- Opening Delimiter -
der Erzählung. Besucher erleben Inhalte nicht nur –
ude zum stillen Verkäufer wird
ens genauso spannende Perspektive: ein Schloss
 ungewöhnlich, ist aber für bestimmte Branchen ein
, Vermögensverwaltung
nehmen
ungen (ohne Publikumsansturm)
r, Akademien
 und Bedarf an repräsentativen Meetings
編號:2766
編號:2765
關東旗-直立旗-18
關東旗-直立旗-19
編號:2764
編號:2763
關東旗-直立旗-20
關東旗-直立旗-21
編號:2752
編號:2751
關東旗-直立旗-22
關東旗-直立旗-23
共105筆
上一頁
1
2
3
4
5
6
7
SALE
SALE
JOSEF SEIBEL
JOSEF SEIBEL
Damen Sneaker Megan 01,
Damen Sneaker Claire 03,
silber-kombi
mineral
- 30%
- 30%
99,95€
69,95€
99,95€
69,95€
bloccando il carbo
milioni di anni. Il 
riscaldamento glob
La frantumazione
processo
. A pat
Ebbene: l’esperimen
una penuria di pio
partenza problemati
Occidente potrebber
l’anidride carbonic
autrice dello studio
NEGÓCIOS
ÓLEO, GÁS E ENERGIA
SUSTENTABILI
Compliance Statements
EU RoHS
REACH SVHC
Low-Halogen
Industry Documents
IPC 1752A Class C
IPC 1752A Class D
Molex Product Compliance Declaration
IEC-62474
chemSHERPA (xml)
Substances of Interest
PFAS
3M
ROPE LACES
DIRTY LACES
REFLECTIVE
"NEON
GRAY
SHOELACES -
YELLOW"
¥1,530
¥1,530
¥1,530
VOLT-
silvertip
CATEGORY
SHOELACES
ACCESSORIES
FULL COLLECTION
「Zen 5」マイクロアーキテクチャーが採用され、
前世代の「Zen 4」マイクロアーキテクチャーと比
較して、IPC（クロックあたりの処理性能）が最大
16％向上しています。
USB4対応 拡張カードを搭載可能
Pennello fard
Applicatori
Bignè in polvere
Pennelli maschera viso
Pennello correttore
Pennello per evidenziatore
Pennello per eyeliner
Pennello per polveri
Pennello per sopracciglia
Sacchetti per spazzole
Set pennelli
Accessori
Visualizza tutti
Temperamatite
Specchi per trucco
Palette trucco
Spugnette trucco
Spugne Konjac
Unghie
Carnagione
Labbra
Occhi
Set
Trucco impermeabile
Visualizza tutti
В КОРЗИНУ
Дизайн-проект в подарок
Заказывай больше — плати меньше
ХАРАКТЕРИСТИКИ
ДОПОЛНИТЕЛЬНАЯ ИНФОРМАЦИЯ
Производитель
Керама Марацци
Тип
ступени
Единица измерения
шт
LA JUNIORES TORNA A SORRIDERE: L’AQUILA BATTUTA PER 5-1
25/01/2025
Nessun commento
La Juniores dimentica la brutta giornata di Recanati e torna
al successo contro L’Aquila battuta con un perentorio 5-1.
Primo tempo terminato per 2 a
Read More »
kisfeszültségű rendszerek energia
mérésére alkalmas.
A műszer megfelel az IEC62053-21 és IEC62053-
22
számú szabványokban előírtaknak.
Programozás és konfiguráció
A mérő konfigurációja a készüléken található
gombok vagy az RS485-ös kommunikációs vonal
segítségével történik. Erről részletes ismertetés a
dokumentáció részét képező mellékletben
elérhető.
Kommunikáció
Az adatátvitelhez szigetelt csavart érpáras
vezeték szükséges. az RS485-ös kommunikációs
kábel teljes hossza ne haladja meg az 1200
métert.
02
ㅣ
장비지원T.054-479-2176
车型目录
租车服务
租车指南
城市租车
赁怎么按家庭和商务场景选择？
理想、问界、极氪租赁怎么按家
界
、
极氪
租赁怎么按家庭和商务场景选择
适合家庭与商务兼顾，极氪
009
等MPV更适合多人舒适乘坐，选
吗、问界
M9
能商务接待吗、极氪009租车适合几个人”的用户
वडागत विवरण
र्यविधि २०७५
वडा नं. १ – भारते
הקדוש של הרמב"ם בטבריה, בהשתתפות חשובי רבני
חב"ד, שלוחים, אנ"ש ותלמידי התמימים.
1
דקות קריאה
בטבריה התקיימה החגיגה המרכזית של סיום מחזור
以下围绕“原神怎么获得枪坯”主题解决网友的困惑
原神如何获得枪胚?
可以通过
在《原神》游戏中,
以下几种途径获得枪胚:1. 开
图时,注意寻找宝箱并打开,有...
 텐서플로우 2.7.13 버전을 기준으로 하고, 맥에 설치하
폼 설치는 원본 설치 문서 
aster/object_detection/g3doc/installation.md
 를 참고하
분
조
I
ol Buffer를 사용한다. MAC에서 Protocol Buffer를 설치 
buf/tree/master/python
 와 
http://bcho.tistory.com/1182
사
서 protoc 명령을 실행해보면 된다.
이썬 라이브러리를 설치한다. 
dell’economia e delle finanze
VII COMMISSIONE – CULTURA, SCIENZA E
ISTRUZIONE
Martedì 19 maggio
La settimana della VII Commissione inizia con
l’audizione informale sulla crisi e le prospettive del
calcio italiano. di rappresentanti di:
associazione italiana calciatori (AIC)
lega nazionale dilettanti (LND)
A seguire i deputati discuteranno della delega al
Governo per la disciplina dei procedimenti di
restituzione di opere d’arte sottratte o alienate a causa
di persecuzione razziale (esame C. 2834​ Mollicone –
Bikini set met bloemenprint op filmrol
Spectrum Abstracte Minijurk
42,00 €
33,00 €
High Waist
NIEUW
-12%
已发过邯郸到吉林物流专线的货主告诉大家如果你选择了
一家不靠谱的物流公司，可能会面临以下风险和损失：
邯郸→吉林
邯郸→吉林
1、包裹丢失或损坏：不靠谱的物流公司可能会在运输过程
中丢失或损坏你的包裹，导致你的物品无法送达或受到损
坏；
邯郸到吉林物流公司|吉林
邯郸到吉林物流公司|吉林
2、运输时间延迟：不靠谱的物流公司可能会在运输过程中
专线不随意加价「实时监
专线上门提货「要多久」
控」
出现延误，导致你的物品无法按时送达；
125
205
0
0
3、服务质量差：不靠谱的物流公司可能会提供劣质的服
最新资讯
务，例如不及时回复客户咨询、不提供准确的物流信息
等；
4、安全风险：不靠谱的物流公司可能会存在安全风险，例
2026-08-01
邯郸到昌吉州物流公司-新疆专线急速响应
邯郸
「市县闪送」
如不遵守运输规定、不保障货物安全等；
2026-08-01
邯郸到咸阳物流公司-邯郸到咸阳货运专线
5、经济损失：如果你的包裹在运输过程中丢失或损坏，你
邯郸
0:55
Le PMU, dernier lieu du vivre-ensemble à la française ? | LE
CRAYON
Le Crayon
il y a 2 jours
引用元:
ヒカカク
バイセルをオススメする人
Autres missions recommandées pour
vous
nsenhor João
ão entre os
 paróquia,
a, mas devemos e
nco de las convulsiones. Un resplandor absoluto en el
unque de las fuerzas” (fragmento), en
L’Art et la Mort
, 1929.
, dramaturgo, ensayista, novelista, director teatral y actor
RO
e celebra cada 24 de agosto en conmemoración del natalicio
- Closing Delimiter -
> Task details
The reply should be a precise retyping of all the data.

> Task response
der Erzählung. Besucher erleben Inhalte nicht nur –
ude zum stillen Verkäufer wird
ens genauso spannende Perspektive: ein Schloss
 ungewöhnlich, ist aber für bestimmte Branchen ein
, Vermögensverwaltung
nehmen
ungen (ohne Publikumsansturm)
r, Akademien
 und Bedarf an repräsentativen Meetings
編號:2766
編號:2765
關東旗-直立旗-18
關東旗-直立旗-19
編號:2764
編號:2763
關東旗-直立旗-20
關東旗-直立旗-21
編號:2752
編號:2751
關東旗-直立旗-22
關東旗-直立旗-23
共105筆
上一頁
1
2
3
4
5
6
7
SALE
SALE
JOSEF SEIBEL
JOSEF SEIBEL
Damen Sneaker Megan 01,
Damen Sneaker Claire 03,
silber-kombi
mineral
- 30%
- 30%
99,95€
69,95€
99,95€
69,95€
bloccando il carbo
milioni di anni. Il 
riscaldamento glob
La frantumazione
processo
. A pat
Ebbene: l’esperimen
una penuria di pio
partenza problemati
Occidente potrebber
l’anidride carbonic
autrice dello studio
NEGÓCIOS
ÓLEO, GÁS E ENERGIA
SUSTENTABILI
Compliance Statements
EU RoHS
REACH SVHC
Low-Halogen
Industry Documents
IPC 1752A Class C
IPC 1752A Class D
Molex Product Compliance Declaration
IEC-62474
chemSHERPA (xml)
Substances of Interest
PFAS
3M
ROPE LACES
DIRTY LACES
REFLECTIVE
"NEON
GRAY
SHOELACES -
YELLOW"
¥1,530
¥1,530
¥1,530
VOLT-
silvertip
CATEGORY
SHOELACES
ACCESSORIES
FULL COLLECTION
「Zen 5」マイクロアーキテクチャーが採用され、
前世代の「Zen 4」マイクロアーキテクチャーと比
較して、IPC（クロックあたりの処理性能）が最大
16％向上しています。
USB4対応 拡張カードを搭載可能
Pennello fard
Applicatori
Bignè in polvere
Pennelli maschera viso
Pennello correttore
Pennello per evidenziatore
Pennello per eyeliner
Pennello per polveri
Pennello per sopracciglia
Sacchetti per spazzole
Set pennelli
Accessori
Visualizza tutti
Temperamatite
Specchi per trucco
Palette trucco
Spugnette trucco
Spugne Konjac
Unghie
Carnagione
Labbra
Occhi
Set
Trucco impermeabile
Visualizza tutti
В КОРЗИНУ
Дизайн-проект в подарок
Заказывай больше — плати меньше
ХАРАКТЕРИСТИКИ
ДОПОЛНИТЕЛЬНАЯ ИНФОРМАЦИЯ
Производитель
Керама Марацци
Тип
ступени
Единица измерения
шт
LA JUNIORES TORNA A SORRIDERE: L’AQUILA BATTUTA PER 5-1
25/01/2025
Nessun commento
La Juniores dimentica la brutta giornata di Recanati e torna
al successo contro L’Aquila battuta con un perentorio 5-1.
Primo tempo terminato per 2 a
Read More »
kisfeszültségű rendszerek energia
mérésére alkalmas.
A műszer megfelel az IEC62053-21 és IEC62053-
22
számú szabványokban előírtaknak.
Programozás és konfiguráció
A mérő konfigurációja a készüléken található
gombok vagy az RS485-ös kommunikációs vonal
segítségével történik. Erről részletes ismertetés a
dokumentáció részét képező mellékletben
elérhető.
Kommunikáció
Az adatátvitelhez szigetelt csavart érpáras
vezeték szükséges. az RS485-ös kommunikációs
kábel teljes hossza ne haladja meg az 1200
métert.
02
ㅣ
장비지원T.054-479-2176
车型目录
租车服务
租车指南
城市租车
赁怎么按家庭和商务场景选择？
理想、问界、极氪租赁怎么按家
界
、
极氪
租赁怎么按家庭和商务场景选择
适合家庭与商务兼顾，极氪
009
等MPV更适合多人舒适乘坐，选
吗、问界
M9
能商务接待吗、极氪009租车适合几个人”的用户
वडागत विवरण
र्यविधि २०७५
वडा नं. १ – भारते
הקדוש של הרמב"ם בטבריה, בהשתתפות חשובי רבני
חב"ד, שלוחים, אנ"ש ותלמידי התמימים.
1
דקות קריאה
בטבריה התקיימה החגיגה המרכזית של סיום מחזור
以下围绕“原神怎么获得枪坯”主题解决网友的困惑
原神如何获得枪胚?
可以通过
在《原神》游戏中,
以下几种途径获得枪胚:1. 开
图时,注意寻找宝箱并打开,有...
 텐서플로우 2.7.13 버전을 기준으로 하고, 맥에 설치하
폼 설치는 원본 설치 문서 
aster/object_detection/g3doc/installation.md
 를 참고하
분
조
I
ol Buffer를 사용한다. MAC에서 Protocol Buffer를 설치 
buf/tree/master/python
 와 
http://bcho.tistory.com/1182
사
서 protoc 명령을 실행해보면 된다.
이썬 라이브러리를 설치한다. 
dell’economia e delle finanze
VII COMMISSIONE – CULTURA, SCIENZA E
ISTRUZIONE
Martedì 19 maggio
La settimana della VII Commissione inizia con
l’audizione informale sulla crisi e le prospettive del
calcio italiano. di rappresentanti di:
associazione italiana calciatori (AIC)
lega nazionale dilettanti (LND)
A seguire i deputati discuteranno della delega al
Governo per la disciplina dei procedimenti di
restituzione di opere d’arte sottratte o alienate a causa
di persecuzione razziale (esame C. 2834​ Mollicone –
Bikini set met bloemenprint op filmrol
Spectrum Abstracte Minijurk
42,00 €
33,00 €
High Waist
NIEUW
-12%
已发过邯郸到吉林物流专线的货主告诉大家如果你选择了
一家不靠谱的物流公司，可能会面临以下风险和损失：
邯郸→吉林
邯郸→吉林
1、包裹丢失或损坏：不靠谱的物流公司可能会在运输过程
中丢失或损坏你的包裹，导致你的物品无法送达或受到损
坏；
邯郸到吉林物流公司|吉林
邯郸到吉林物流公司|吉林
2、运输时间延迟：不靠谱的物流公司可能会在运输过程中
专线不随意加价「实时监
专线上门提货「要多久」
控」
出现延误，导致你的物品无法按时送达；
125
205
0
0
3、服务质量差：不靠谱的物流公司可能会提供劣质的服
最新资讯
务，例如不及时回复客户咨询、不提供准确的物流信息
等；
4、安全风险：不靠谱的物流公司可能会存在安全风险，例
2026-08-01
邯郸到昌吉州物流公司-新疆专线急速响应
邯郸
「市县闪送」
如不遵守运输规定、不保障货物安全等；
2026-08-01
邯郸到咸阳物流公司-邯郸到咸阳货运专线
5、经济损失：如果你的包裹在运输过程中丢失或损坏，你
邯郸
0:55
Le PMU, dernier lieu du vivre-ensemble à la française ? | LE
CRAYON
Le Crayon
il y a 2 jours
引用元:
ヒカカク
バイセルをオススメする人
Autres missions recommandées pour
vous
nsenhor João
ão entre os
 paróquia,
a, mas devemos e
nco de las convulsiones. Un resplandor absoluto en el
unque de las fuerzas” (fragmento), en
L’Art et la Mort
, 1929.
, dramaturgo, ensayista, novelista, director teatral y actor
RO
e celebra cada 24 de agosto en conmemoración del natalicio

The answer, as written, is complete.